* [About this task] Every line of the following records that includes "center" should be copied.

(Dataset entries)
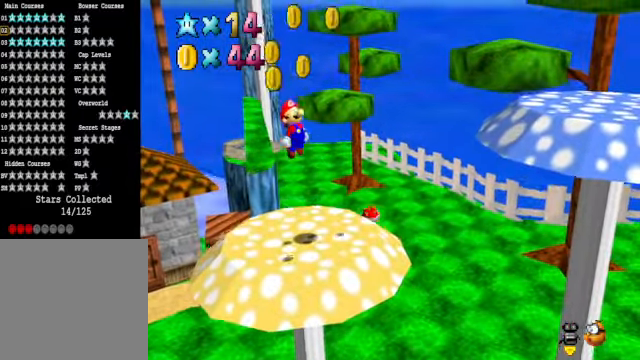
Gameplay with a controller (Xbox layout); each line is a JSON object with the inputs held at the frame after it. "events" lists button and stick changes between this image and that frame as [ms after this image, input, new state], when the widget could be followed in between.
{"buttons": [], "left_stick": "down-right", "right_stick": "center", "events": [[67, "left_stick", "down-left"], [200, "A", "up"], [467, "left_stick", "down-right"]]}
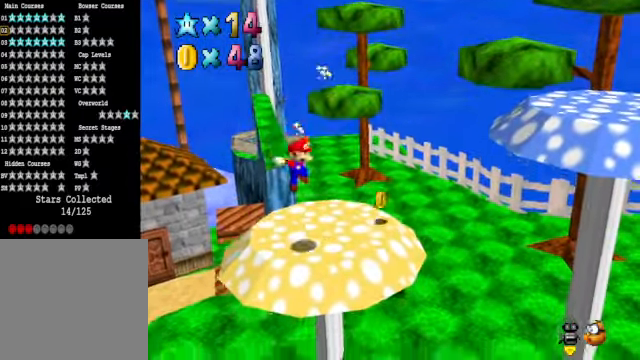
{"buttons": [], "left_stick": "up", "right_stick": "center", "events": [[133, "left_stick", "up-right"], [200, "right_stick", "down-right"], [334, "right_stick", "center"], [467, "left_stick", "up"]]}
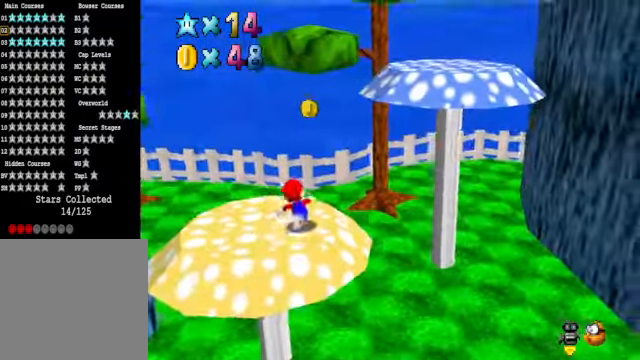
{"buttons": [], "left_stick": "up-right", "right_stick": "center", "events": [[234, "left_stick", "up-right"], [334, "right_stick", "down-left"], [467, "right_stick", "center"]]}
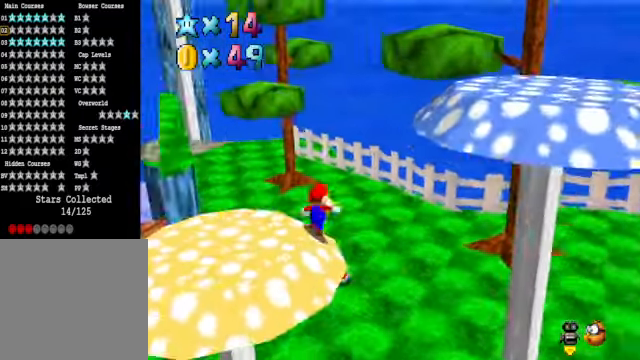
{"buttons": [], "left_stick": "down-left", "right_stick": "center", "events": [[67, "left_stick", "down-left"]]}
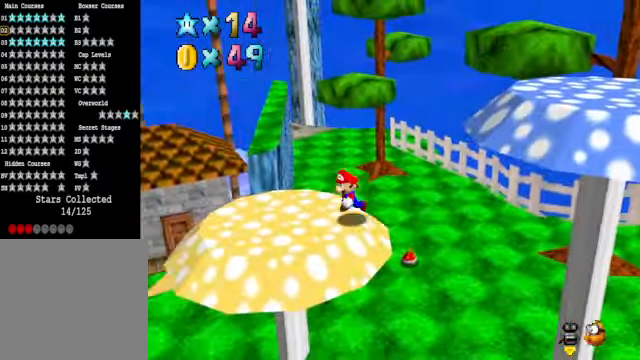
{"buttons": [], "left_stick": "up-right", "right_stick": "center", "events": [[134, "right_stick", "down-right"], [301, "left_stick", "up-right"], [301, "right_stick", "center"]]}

* [Response for this exercise]
{"buttons": [], "left_stick": "down-right", "right_stick": "center", "events": [[67, "left_stick", "down-left"], [200, "A", "up"], [467, "left_stick", "down-right"]]}
{"buttons": [], "left_stick": "up", "right_stick": "center", "events": [[133, "left_stick", "up-right"], [200, "right_stick", "down-right"], [334, "right_stick", "center"], [467, "left_stick", "up"]]}
{"buttons": [], "left_stick": "up-right", "right_stick": "center", "events": [[234, "left_stick", "up-right"], [334, "right_stick", "down-left"], [467, "right_stick", "center"]]}
{"buttons": [], "left_stick": "down-left", "right_stick": "center", "events": [[67, "left_stick", "down-left"]]}
{"buttons": [], "left_stick": "up-right", "right_stick": "center", "events": [[134, "right_stick", "down-right"], [301, "left_stick", "up-right"], [301, "right_stick", "center"]]}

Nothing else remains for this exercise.